August 11, 2010

CNET news
Dave Morgan of Simulmedia warned last week that local media companies were facing a significant challenge from mobile location-based services, saying that up to 25 percent of their advertising revenue will be at risk by 2014.

This week, several sources are reporting that Facebook is close jumping into the location-services game.
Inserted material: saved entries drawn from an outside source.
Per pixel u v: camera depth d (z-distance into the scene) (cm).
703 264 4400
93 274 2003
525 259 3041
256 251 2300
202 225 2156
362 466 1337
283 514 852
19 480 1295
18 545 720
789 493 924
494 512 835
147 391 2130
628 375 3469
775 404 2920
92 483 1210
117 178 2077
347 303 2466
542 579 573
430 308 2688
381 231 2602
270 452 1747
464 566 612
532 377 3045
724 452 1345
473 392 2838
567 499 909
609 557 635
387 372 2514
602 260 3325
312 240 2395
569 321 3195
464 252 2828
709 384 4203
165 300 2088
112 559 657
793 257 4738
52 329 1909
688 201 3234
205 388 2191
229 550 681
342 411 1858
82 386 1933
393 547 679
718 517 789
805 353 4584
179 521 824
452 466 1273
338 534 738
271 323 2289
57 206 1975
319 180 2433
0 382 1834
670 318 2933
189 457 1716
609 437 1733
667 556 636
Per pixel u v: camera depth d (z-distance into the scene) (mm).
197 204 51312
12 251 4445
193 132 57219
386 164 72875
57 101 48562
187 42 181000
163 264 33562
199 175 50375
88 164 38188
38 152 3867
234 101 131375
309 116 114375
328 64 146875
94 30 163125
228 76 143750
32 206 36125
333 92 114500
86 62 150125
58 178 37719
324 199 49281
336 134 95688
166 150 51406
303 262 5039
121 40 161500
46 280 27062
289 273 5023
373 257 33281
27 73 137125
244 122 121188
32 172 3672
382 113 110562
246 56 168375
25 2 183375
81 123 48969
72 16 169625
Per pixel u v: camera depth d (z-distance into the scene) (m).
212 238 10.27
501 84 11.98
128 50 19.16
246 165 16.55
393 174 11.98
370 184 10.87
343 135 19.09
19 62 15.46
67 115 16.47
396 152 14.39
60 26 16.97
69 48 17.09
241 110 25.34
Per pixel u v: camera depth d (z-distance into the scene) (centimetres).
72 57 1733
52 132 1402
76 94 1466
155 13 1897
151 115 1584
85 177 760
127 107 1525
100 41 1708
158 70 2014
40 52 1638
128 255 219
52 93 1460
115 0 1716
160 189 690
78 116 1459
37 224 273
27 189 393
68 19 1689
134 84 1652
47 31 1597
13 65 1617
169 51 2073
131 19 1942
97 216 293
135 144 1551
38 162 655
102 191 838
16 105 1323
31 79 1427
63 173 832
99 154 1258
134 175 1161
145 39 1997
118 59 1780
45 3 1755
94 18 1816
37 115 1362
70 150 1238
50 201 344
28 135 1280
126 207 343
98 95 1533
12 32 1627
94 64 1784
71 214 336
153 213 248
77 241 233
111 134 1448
With 500 million members on its side, whatever Facebook does is bound to have a major impact both on consumers and any media organization dependent on local advertising revenues.

Cory Bergman of Lost Remote wrote about Morgan’s remarks in a piece he provocatively titled “Location services to ‘devastate local media.’” He says Morgan’s 25 percent figure is probably overly aggressive.
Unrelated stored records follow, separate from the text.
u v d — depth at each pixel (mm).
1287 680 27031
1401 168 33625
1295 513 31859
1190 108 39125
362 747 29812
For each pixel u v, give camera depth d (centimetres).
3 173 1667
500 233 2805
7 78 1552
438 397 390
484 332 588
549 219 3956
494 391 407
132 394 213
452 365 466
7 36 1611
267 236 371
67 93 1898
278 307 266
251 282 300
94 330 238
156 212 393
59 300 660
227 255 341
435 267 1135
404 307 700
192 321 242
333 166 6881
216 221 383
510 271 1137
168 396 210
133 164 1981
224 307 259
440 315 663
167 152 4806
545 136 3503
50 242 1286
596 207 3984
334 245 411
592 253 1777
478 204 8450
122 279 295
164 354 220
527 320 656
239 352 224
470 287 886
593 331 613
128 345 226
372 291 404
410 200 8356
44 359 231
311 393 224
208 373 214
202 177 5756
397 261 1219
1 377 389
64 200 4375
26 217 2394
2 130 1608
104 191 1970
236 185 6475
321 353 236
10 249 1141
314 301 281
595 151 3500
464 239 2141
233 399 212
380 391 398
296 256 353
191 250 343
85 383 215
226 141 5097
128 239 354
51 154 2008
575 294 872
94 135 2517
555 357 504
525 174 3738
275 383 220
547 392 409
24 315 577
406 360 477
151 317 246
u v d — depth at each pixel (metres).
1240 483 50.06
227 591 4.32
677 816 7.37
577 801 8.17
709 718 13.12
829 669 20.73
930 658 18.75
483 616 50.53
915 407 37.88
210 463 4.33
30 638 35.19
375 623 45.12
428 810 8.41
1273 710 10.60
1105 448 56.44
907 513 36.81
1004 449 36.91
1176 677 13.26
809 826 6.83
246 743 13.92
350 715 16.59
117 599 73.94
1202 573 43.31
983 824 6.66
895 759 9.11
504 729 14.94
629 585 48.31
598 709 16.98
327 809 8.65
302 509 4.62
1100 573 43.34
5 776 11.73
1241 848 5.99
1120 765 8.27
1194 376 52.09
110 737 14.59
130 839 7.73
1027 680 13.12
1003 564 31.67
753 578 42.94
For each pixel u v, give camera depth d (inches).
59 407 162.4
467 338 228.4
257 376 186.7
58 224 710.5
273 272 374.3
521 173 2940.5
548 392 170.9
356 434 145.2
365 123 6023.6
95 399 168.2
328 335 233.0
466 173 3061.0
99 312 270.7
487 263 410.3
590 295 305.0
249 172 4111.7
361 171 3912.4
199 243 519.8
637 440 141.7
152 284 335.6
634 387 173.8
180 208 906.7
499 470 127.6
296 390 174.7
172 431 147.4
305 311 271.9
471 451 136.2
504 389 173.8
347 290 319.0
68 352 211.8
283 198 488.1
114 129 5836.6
Ben Parr at Mashable takes a look at Facebook’s plans to enter the geolocation world and notes that it is tough to determine the possible threats or benefits in store for competitors such as Foursquare:

“While Facebook (and probably Foursquare) will tout the social network’s entry into geolocation as a mutually beneficial move, the fact-of-the-matter is that the social network is probably giving Foursquare and its competitors no choice in the matter. It’s a ‘be assimilated or be destroyed’ scenario for these check-in startups. With those kinds of options on the table, Foursquare never really had a choice in the first place.”

Mathew Ingram at GigaOm sees Facebook moving beyond simply “checking-in” at physical locations:

“… they will almost certainly involve user-generated content such as photos and videos, as well as Yelp-style reviews, all tied to a location. … Facebook will likely allow Foursquare and other location services to feed data from their platforms and users into the social network, provided they want to abide by the terms of the API and the open-graph protocol.”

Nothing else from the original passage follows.